CAIRO (AP) - With hugs and kisses, family and friends of a Yemeni actor celebrated after he and at least three other detainees were freed after being held for nearly a year without charge in prisons that Associated Press reporting has shown to be controlled by the United Arab Emirates.
The actor, Nasser al-Anbari, a well-known comedian who appeared in TV shows and online videos, grinned and waved on Monday as he walked among the well-wishers in the southern city of Aden and motorists honked their car horns, a video filmed by his family shows.
“I couldn’t believe my eyes. I was filming him while in disbelief,” said one of al-Anbari’s sons. When al-Anbari met with his wife, who has cancer, “the two wept,” the son said, speaking on condition of anonymity out of security concerns.
The UAE has denied it runs any prisons in Yemen and said Yemen’s government is in full control. But Yemeni Interior Minister Ahmed al-Maysari has said he has no control over the prisons and that he can’t even enter Aden without UAE permission.
An AP investigation last June found a network of secret prisons run either directly by the UAE or through allies, with former inmates and security officials often reporting seeing Emirati officials at the facilities, where they said torture is widespread. The United Nations Panel of Experts and Human Rights Watch have also confirmed the existence of Emirati-controlled prisons and torture.
The release on Monday came days after the AP revealed that hundreds of Yemeni prisoners swept up in anti-terror raids by Emirati-backed forces have been subjected to torture and sexual abuse.
In one incident in Aden’s Beir Ahmed prison, where al-Anbari was held, hundreds of inmates were forced to undress and Emirati officers searched their anal cavities on March 10, claiming to be looking for contraband cellphones.
At least three others were also freed on Monday from various Emirati-linked facilities. One was an elder called Mahmoud al-Baydani, who used to work for the International Committee of the Red Cross to help mediate releases of hostages held by al-Qaida. He had been held at Beir Ahmed and another UAE-controlled prison in Buriqa. One of the others was held in a lockup in the house of Aden’s Emirati-backed security chief Shalal Shaye.
A brother of one of the newly released detainees told the AP that “he was freed all of a sudden without notifying the family in advance.” The brother said the family found out about his release when he arrived at the house, half an hour later.
A state prosecutor, Mohammed Ali Saleh, declined to say how many detainees were freed on Monday.
Security officials told the AP that more prisoners are expected to be released in the coming days from different secret prisons in Aden.

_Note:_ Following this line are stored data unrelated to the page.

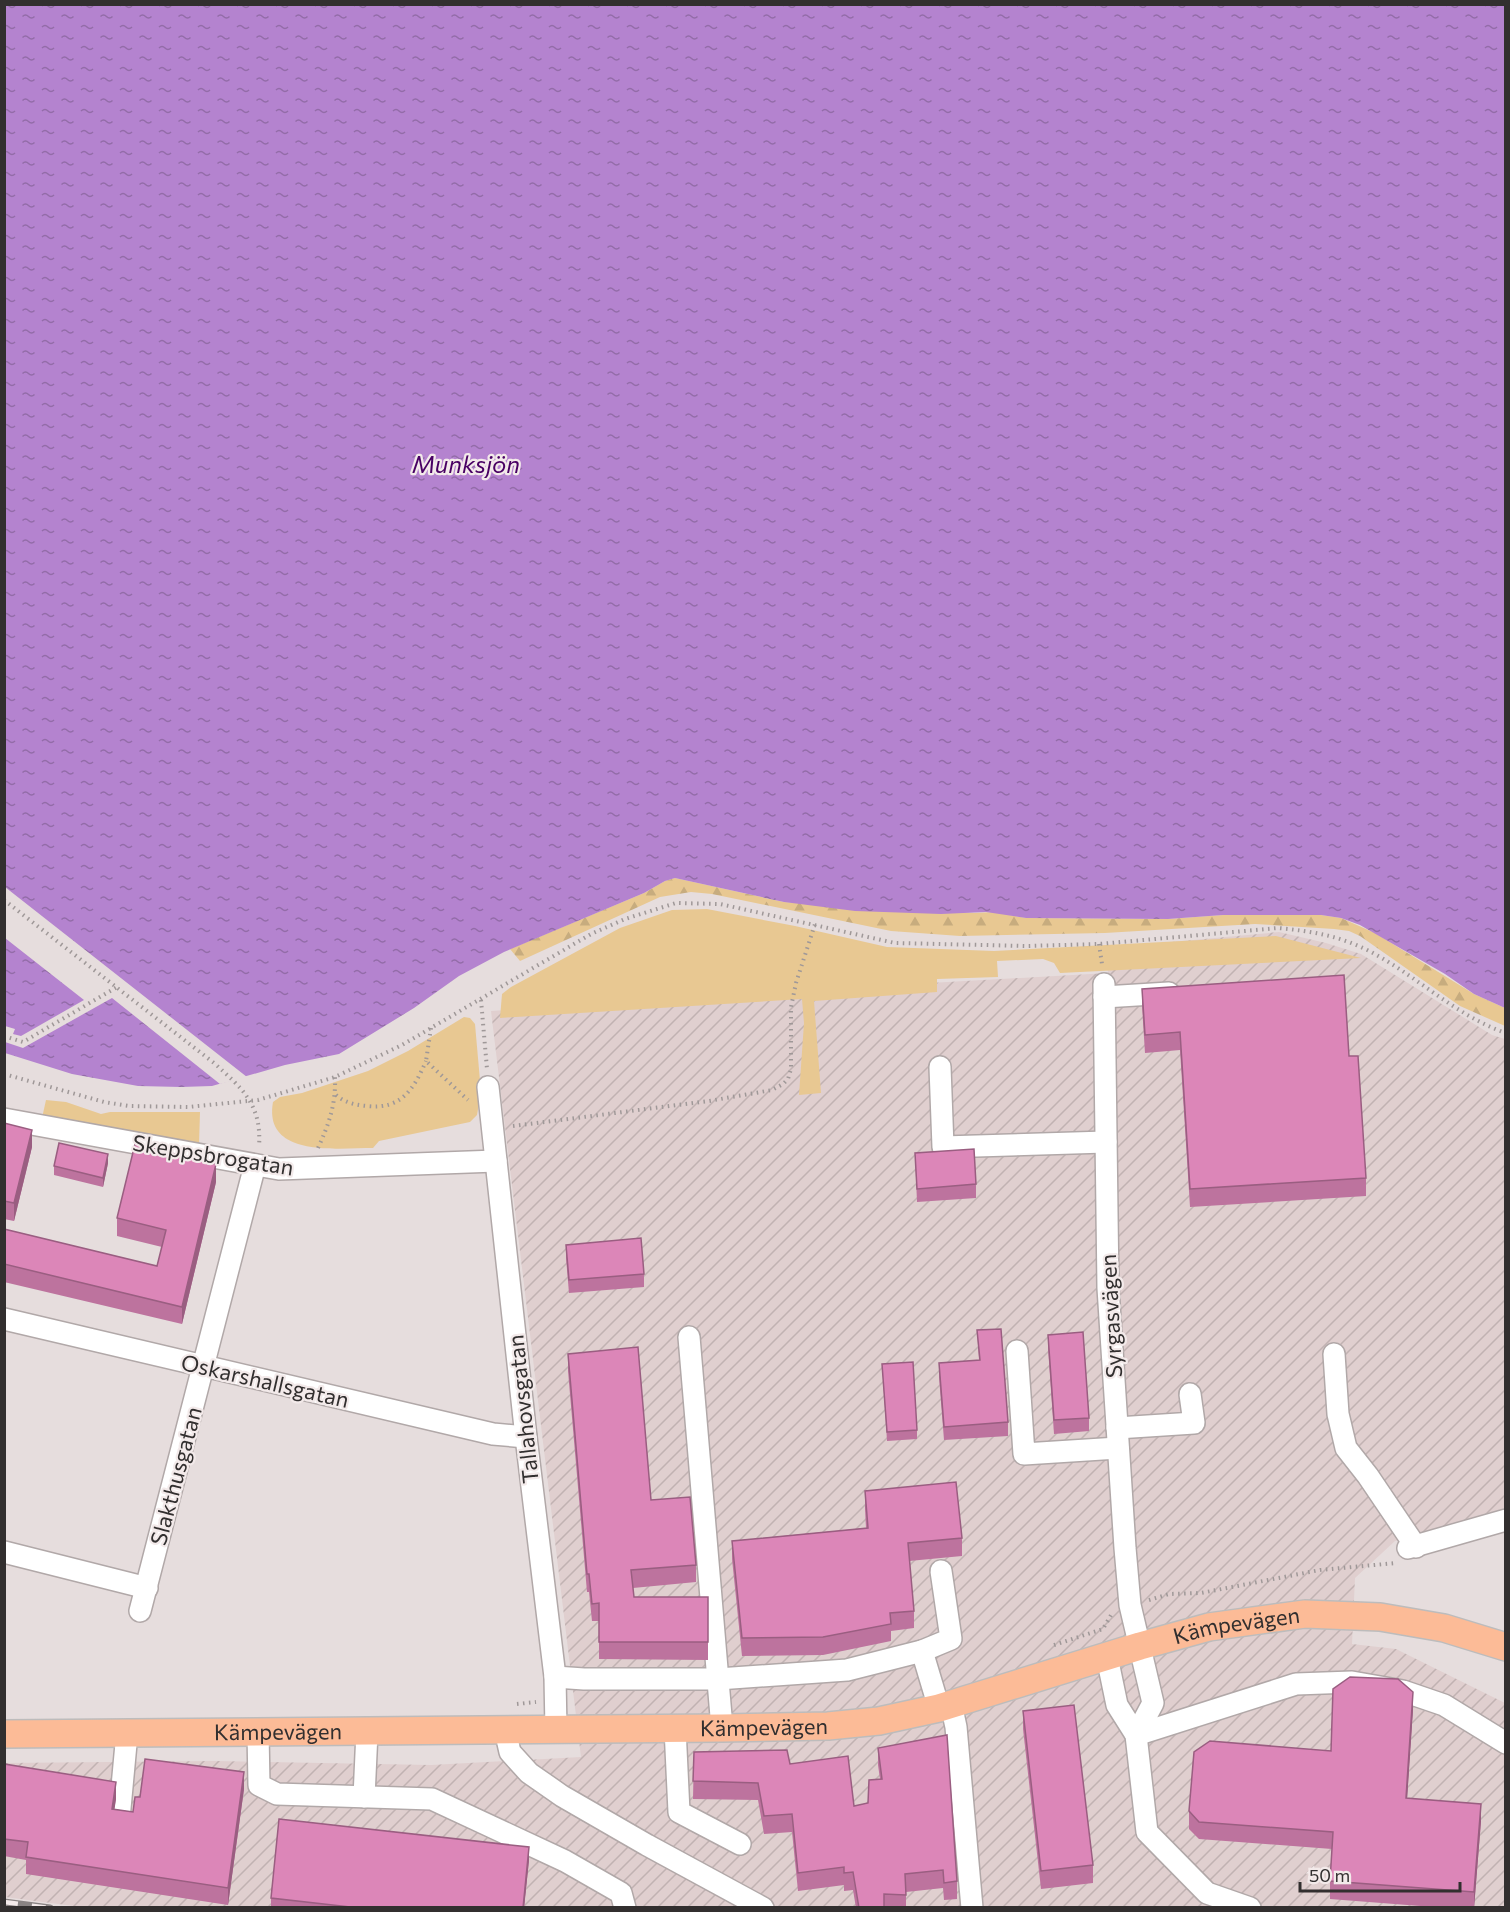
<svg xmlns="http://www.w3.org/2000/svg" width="1510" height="1912" font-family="Commissioner,sans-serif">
<defs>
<pattern id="industrial-furrows" width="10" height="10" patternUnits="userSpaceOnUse" patternTransform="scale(1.5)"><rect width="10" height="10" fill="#e0cfcf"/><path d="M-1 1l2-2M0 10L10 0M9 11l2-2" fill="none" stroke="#c1b2b2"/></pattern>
<pattern id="forest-firs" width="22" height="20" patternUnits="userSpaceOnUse" patternTransform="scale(1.5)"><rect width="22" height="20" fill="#e8c892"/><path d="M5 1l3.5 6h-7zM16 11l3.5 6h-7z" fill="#c7ac7e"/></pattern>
<pattern id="water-ripples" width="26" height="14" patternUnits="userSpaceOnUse" patternTransform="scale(1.5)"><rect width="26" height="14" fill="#b483cf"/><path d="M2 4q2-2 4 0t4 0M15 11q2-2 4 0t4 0" fill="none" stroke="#936ca8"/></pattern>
</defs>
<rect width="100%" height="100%" fill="#e6dddd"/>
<path fill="url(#industrial-furrows)" d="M1279 932 1326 943 1361 954 1492 1035 1505 1039V1508L1395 1541 1355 1578 1352 1644 1396 1649 1505 1703V1907H81L5 1897 4 1763 213 1761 431 1765 581 1757 491 1011 753 993 1108 973 1106 948Z"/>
<g fill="#e8c892">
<path d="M707 909 795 926 887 947 994 951 1276 936 1361 958 1060 973 1054 963 1043 959 997 961 998 977 937 979V992L814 1001 821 1093 799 1095 804 1023 802 999 500 1018 502 994 511 987 620 928 672 910Z"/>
<path d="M464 1017 470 1018 475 1024 481 1092 477 1115 470 1122 379 1141 373 1148C338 1148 263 1158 273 1102L280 1097 302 1093 368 1071 408 1051Z"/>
<path d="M46 1100 66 1102 101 1114 110 1112H200L199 1145 42 1118Z"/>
</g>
<path fill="url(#forest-firs)" d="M675 878 784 902 974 913 994 912 1026 918 1168 919 1223 915H1321L1341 918 1375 933 1474 994 1505 1008V1026L1460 1006 1360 936 1349 931 1334 929 1255 924 1105 933 960 936 891 931 712 894 691 892 660 897 520 961 510 949 644 893 665 881Z"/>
<path fill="url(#water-ripples)" d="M4 5H1505V1008L1474 994 1445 974 1360 925 1341 918 1321 915H1223L1168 919 1026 918 986 912 941 914 855 911 784 902 675 878 665 881 644 893 504 952 459 976 414 1008 339 1054 285 1065 212 1086 181 1087 138 1086 72 1074 5 1053Z"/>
<path fill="#e6dddd" d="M5 887 247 1077 220 1084 112 998 23 1048 5 1042V1026L15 1029 13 1034 21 1036 84 1000 5 938Z"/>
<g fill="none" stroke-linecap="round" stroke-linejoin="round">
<g stroke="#b1a8a8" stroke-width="24">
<g id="minor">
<path d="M1104 984 1108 1288 1125 1548 1130 1605 1153 1703 1136 1735"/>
<path d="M1104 997 1169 993"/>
<path d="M940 1067 943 1147 1106 1142"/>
<path d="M488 1087 526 1437 555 1677 556 1730"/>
<path d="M4 1119 279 1169 496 1161"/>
<path d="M4 1319 493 1434 526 1437"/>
<path d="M689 1337 722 1728"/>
<path d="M1017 1351 1024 1454 1118 1448"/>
<path d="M1334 1354 1338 1414 1346 1448 1368 1476 1416 1547"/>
<path d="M1117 1428 1194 1423 1190 1394"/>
<path d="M1408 1548 1506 1520"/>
<path d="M4 1552 147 1588"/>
<path d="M140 1611 255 1165"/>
<path d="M922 1651 951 1639 941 1571"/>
<path d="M1107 1657 1117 1705 1136 1735 1147 1832 1207 1893 1250 1908"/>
<path d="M555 1677 584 1679H718L847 1670 922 1651 939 1708"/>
<path d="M951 1704 956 1727 972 1908"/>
<path d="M675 1728 679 1812 740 1844"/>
<path d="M505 1730 510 1752 529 1773 562 1796 647 1845 763 1908"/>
<path d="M258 1732 259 1785 277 1794 432 1799 565 1861 621 1893 625 1908"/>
<path d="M1136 1735 1296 1684 1352 1682 1403 1691 1444 1705 1506 1743"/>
<path d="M364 1797 367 1732"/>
<path d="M119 1819 127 1733"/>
</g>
</g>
<g stroke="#bdbcbc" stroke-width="30">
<g id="major">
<path id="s1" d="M4 1734 722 1728 828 1726 879 1721 939 1708 1140 1646 1209 1627 1305 1614 1380 1617 1444 1628 1506 1647"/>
</g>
</g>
<g stroke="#9f9898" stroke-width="4" stroke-dasharray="1.5 4.5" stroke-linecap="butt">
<path d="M4 900 214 1063C243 1089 262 1105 259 1147"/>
<path d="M1099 944 1102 964"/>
<path d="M481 1000 487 1069"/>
<path d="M431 1028 426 1061 468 1100"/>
<path d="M4 1036 23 1042 117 987"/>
<path d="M4 1074 104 1102 129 1106 188 1107 258 1100 335 1077 402 1045 591 934 625 919 676 903 720 904 895 943 1027 946 1099 944 1278 928C1311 931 1341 936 1371 952 1417 976 1456 1016 1506 1033"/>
<path d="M336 1095C345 1103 356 1105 367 1106 401 1110 414 1089 426 1061"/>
<path d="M513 1126 709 1101 772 1090 783 1084 788 1079 791 1069V1007L796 983 815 924"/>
<path d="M318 1148C329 1124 336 1104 335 1077"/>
<path d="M1149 1600 1169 1594 1201 1593 1320 1570 1396 1563"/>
<path d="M1054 1645 1103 1629 1111 1615"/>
<path d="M517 1704 536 1702"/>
</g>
<use href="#minor" stroke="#fff" stroke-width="21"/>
<use href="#major" stroke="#fcbb97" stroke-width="27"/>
<g stroke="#898383" stroke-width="7">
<path id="rail" d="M4 1902 50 1908"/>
</g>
<use href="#rail" stroke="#f3eaea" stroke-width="4.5" stroke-dasharray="14" stroke-linecap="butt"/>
</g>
<g fill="#bd739e">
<path d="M1142 989 1349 1056 1366 1178V1196L1190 1207 1180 1050 1145 1053 1142 1006Z"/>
<path d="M4 1123 32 1147 14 1221 4 1219Z"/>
<path d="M915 1153 976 1184V1198L917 1202Z"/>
<path d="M108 1163 103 1187 54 1175V1166Z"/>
<path d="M216 1182 182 1324 4 1282V1229L157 1266 162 1247 117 1236V1218Z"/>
<path d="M566 1245 644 1274V1287L569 1293 566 1258Z"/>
<path d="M977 1330 1008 1422V1436L944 1440 939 1377V1363L979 1360Z"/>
<path d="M1048 1335 1089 1418V1431L1054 1434 1048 1348Z"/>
<path d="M568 1354 651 1500 696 1565V1582L633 1588 634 1597H708V1660L599 1659V1621H592L589 1592H587L568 1371Z"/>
<path d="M882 1364 917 1430V1439L887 1441Z"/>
<path d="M865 1491 962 1538V1556L909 1561 914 1611V1628L891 1631V1641L823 1655 742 1656 732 1559V1541L866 1528 865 1509Z"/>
<path d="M1413 1709 1407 1798 1481 1821 1474 1908H1446L1330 1899V1881L1332 1849 1199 1839 1189 1829V1811L1331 1751Z"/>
<path d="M1023 1711 1093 1865V1883L1041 1889 1023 1729Z"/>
<path d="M878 1748 957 1881V1899L944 1900 943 1888 906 1892V1908H856L853 1890 844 1891V1885L798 1891 792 1832 764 1834 758 1800 693 1799 694 1752 790 1764 854 1806 868 1803 880 1779 878 1765Z"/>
<path d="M4 1764 116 1799 114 1809 133 1812 244 1789 228 1905 26 1874V1860L4 1856Z"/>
<path d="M529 1860 524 1908H271V1898Z"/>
</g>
<g fill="#9a5e81">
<path d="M32 1130V1147L14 1221V1203Z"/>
<path d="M108 1154V1163L103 1187V1178Z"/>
<path d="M216 1164V1182L182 1324V1307Z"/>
<path d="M1413 1692V1709L1406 1816V1798Z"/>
<path d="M244 1772V1789L228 1905V1888Z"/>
<path d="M116 1782V1799L112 1827V1809Z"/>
<path d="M1481 1804V1821L1474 1908V1892Z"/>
<path d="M529 1847V1860L524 1908H523Z"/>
</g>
<g fill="#dc86b8" stroke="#9a5e81" stroke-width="1.5">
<path d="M1344 975 1349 1056H1358L1366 1178 1190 1189 1180 1032 1145 1035 1142 989Z"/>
<path d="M4 1123 32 1130 14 1203 4 1201Z"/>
<path d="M59 1143 108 1154 103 1178 54 1166Z"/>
<path d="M135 1144 216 1164 182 1307 4 1264V1229L157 1266 166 1230 117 1218Z"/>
<path d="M974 1149 976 1184 917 1189 915 1153Z"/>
<path d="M641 1238 644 1274 569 1280 566 1245Z"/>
<path d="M1001 1329 1008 1422 944 1427 939 1363 980 1360 977 1330Z"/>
<path d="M1083 1332 1089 1418 1054 1420 1048 1335Z"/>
<path d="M638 1347 651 1500 690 1497 696 1565 631 1570 634 1597H708V1642H599V1603L592 1604 589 1574H587L568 1354Z"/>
<path d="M913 1362 917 1430 887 1432 882 1364Z"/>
<path d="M956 1482 962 1538 908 1543 914 1611 890 1613 891 1624 823 1637 742 1638 732 1541 868 1528 865 1491Z"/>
<path d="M1350 1677 1398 1679 1413 1692 1406 1798 1481 1804 1474 1892 1330 1881 1333 1832 1199 1822 1189 1811 1194 1752 1210 1741 1331 1751 1333 1689Z"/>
<path d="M1074 1705 1093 1865 1041 1871 1023 1711Z"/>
<path d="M947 1735 957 1881 944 1883 943 1870 905 1874 906 1895 884 1894V1908H859L853 1872 844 1873V1867L798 1873 792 1814 764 1816 758 1783 693 1781 694 1752 787 1750 790 1764 848 1756 854 1806 868 1803 869 1780 882 1779 878 1748Z"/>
<path d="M145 1759 244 1772 228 1888 26 1857 28 1842 4 1839V1764L116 1782 112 1809 133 1812 135 1797H140Z"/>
<path d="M279 1819 529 1847 523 1908H359L271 1898Z"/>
</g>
<g text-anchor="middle" stroke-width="4.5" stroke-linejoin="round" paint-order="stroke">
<g font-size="22" fill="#322f2f" stroke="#f3eaea">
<text transform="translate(213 1155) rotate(9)" y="8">Skeppsbrogatan</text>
<text transform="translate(1111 1316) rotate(-93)" y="8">Syrgasvägen</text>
<text transform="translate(265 1381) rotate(13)" y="8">Oskarshallsgatan</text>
<text transform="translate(523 1409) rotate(-96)" y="8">Tallahovsgatan</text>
<text transform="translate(176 1476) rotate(-75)" y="8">Slakthusgatan</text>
<text dy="8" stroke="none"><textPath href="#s1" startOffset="1246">Kämpevägen</textPath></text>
<text dy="8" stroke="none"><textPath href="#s1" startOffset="760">Kämpevägen</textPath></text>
<text dy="8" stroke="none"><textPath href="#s1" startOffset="274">Kämpevägen</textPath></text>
</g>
<g font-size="24" font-style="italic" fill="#480063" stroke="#f3eaea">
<text x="466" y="473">Munksjön</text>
</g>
</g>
<rect width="1510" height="1912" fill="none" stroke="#322f2f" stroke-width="12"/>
<path d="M1300 1882v9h160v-9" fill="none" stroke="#322f2f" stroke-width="3"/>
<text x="1309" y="1882" font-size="18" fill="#322f2f" stroke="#f3eaea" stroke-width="4.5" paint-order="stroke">50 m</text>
</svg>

Separately, in the city of Mukalla, east of Aden, 12 detainees were freed on Tuesday from the central prison, which is under the authority of the Yemeni government, a senior prison official said. The detainees had been previously held in one of the UAE-controlled secret prisons at Riyan Airport in Mukalla before they and around 100 other Riyan inmates were handed over to government authorities.
The security and prison officials spoke on condition of anonymity because they weren’t authorized to speak to the media.
The Emirates, a key U.S. ally, has spread its influence across southern Yemen while participating in a Saudi-led coalition that is fighting Iranian-backed rebels known as Houthis who hold the north. The UAE has armed and funded militias and security forces separate from the Yemeni government as well as installed bases.
The AP first asked the Pentagon about abuses committed by the UAE one year ago. Despite reports of torture documented by the AP from former and current detainees, human rights groups and the United Nations, Marine Maj. Adrian Rankine-Galloway, a Pentagon spokesman, said the United States has seen no evidence of detainee abuse in Yemen.
“U.S. forces are required to report credible allegations of detainee abuse,” he said. “We have received no credible allegations that would substantiate the allegations put forth in your line of question/story.”
U.S. officials have acknowledged that American forces receive intelligence from UAE partners and have participated in interrogations in Yemen. Rankine-Galloway said he could not comment on intelligence sharing with partners.